U.S. ad spending fell 15.4 percent — over $10.3 billion — in the first half of 2009 compare to the first six months of 2008. Network TV and syndicated TV fell with only cable television showing improvement compared to the same period last year.
Ad spending in the United States for the first half of 2009 declined over $10.3 billion to a total of $56.9 billion, a drop of 15.4 percent compared to the first half of 2008, according to The Nielsen Co.
Network TV fell seven percent compared to the first two quarters of 2008, while syndicated TV dropped 11.6 percent. Cable TV was the only category to show growth in the first six months, up 1.5 percent — Nielsen had earlier reported Cable TV ad spending down 2.7 percent through the first quarter this year. Spanish-language Cable also saw a slight uptick (0.6 percent).

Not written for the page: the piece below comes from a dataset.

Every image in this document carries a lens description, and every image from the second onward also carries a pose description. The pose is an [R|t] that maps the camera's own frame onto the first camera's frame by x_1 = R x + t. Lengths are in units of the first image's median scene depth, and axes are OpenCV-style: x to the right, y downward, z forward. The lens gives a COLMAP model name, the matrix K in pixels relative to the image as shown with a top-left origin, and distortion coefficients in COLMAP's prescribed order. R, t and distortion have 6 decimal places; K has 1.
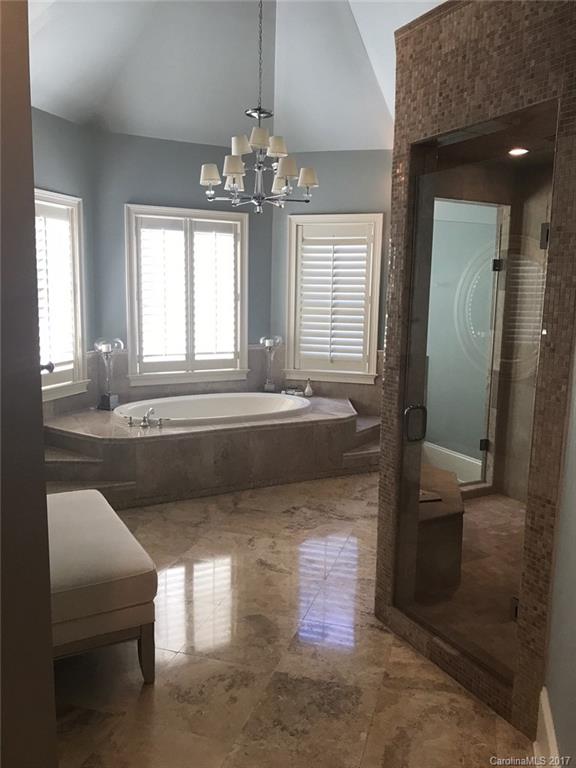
lens RADIAL K [[630.3, 0, 288.2], [0, 630.3, 385.4], [0, 0, 1]] dist [0.010397, 0.010526]
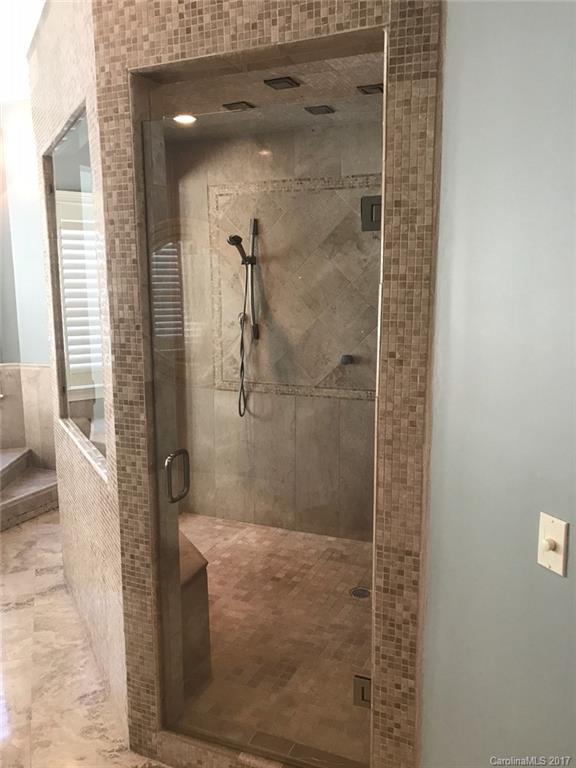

Automotive ad spending once again was the largest product category, despite cutting back 31%, or $1.68 billion. Local auto dealerships also cut spending significantly, declining 26.2% in the first half of 2009.
Quick Service Restaurants continued thriving through the economic downturn, the industry placed second among all industries with an ad spend of $2.2 billion. Direct Response Products, meanwhile, showed the largest growth (6.7 percent) among the top 10 industries.
Multifunction mobile phones — smartphones and PDAs — notched the highest percentage change among all categories that spent a minimum of $200 million, with a 104% surge in spending. Cable TV Services also picked up its ad spending 62%, to almost $500 million, a direct result of ad buys this year leading up to June’s DTV transition.